Skilled manpower is at unworkable levels in the PRD of the GRA. Skilled manpower is hard to find, and can be way too expensive to obtain when located. This has been part of the GRA’s troubles, one which Commissioner-General Statia had warned about in 2023, and which the government had promised to address. Two years later, the GRA’s human resource problems in the PRD seem to have gotten worse, not better. The challenges of the GRA are not those of this leading State agency alone, but one with many national implications.
How does a country sitting on top of a new business, its biggest, begin to get a grasp of what is happening with it, when it is so terribly short of the types of qualified and experienced personnel that it needs? How does the agency in charge of overseeing Guyana’s oil business cope with its responsibility for petroleum tax audits, VAT refund verification, cost recovery assessments, appeals, debt management, and risk analysis for the oil industry when it is so people poor, and skills deficient? When the GRA is operating at close to full strength, with competent and credible staff in the right roles, it can then deliver satisfactorily on most of what falls within its purview. In view of where it languishes, with the recruitment horizon looking just as bleak, there is the likelihood that many areas in its list of responsibilities have to be done on the run.
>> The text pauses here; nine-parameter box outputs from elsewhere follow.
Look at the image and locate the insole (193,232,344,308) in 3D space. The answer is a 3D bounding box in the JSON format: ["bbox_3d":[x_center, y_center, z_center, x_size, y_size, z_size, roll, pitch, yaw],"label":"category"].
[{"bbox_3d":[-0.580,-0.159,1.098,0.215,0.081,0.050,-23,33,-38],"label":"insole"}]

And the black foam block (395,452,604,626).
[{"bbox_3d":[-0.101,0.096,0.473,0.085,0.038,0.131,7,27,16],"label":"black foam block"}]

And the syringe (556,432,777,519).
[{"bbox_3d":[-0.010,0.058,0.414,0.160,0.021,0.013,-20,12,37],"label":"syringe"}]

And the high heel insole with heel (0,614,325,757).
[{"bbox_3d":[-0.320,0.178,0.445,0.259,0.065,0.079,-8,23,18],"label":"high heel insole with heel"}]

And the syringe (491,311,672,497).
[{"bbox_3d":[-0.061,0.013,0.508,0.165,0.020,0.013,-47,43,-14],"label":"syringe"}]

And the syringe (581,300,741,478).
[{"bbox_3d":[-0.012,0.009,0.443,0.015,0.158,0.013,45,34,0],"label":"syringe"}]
In addition, there is an equal or greater likelihood that some areas have to be given short thrift, due to the agency’s chronic shortage of manpower.
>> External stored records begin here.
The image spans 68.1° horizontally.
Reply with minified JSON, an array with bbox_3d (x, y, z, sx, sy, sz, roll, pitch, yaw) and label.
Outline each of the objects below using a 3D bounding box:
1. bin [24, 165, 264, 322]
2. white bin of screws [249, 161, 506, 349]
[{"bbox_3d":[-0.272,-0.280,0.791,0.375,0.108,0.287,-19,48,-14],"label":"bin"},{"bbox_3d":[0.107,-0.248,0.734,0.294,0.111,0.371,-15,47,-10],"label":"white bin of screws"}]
More oil projects are being approved, and more oil production platforms are going live. Only recently, the news was that exploration expenses submitted by ExxonMobil are breaking new multibillion dollar barriers. Meanwhile, the GRA is stuck in first gear, and struggles to pull its weight relative to the kind of comprehensive and robust oversight that Guyana’s exploding oil sector calls for. One obvious deficit that the GRA faces is that it cannot compete in the skilled labor market. The caliber of people that the GRA needs so urgently can be found, and commonsense would suggest that they are mostly outside of Guyana. To get them to be part of the GRA team would require the best in incentives, through a total compensation package that could send the agency’s budget into the stratosphere. In other words, a package that has a very attractive base remuneration, plus an array of other benefits, all of which is sure to easily run into six figures, and in US dollars.
The issue before government decisionmakers is whether they are prepared to deal in compensation numbers that would be nothing short of revolutionary by Guyana’s standards. Commissioner General Statia has to be pulling his hair out of his head, as the GRA loses ground, and certain in the knowledge that the demanding circumstances of his stressed organization call for radical measures. To be cheap is to continue along the same heavy staff shortage path, with ExxonMobil given what is tantamount to a greenlight to take full advantage of the shaky condition in which Guyana’s PRD has been stuck. Think of the lost opportunities for Guyana. In trying to save recruitment dollars, there could be those unflagged oil sector developments that cost this country much more than it would have had to pay to sign highly skilled workers. One thing is certain: this GRA/PRD personnel situation cannot remain so, if Guyana is to get more revenue from its oil.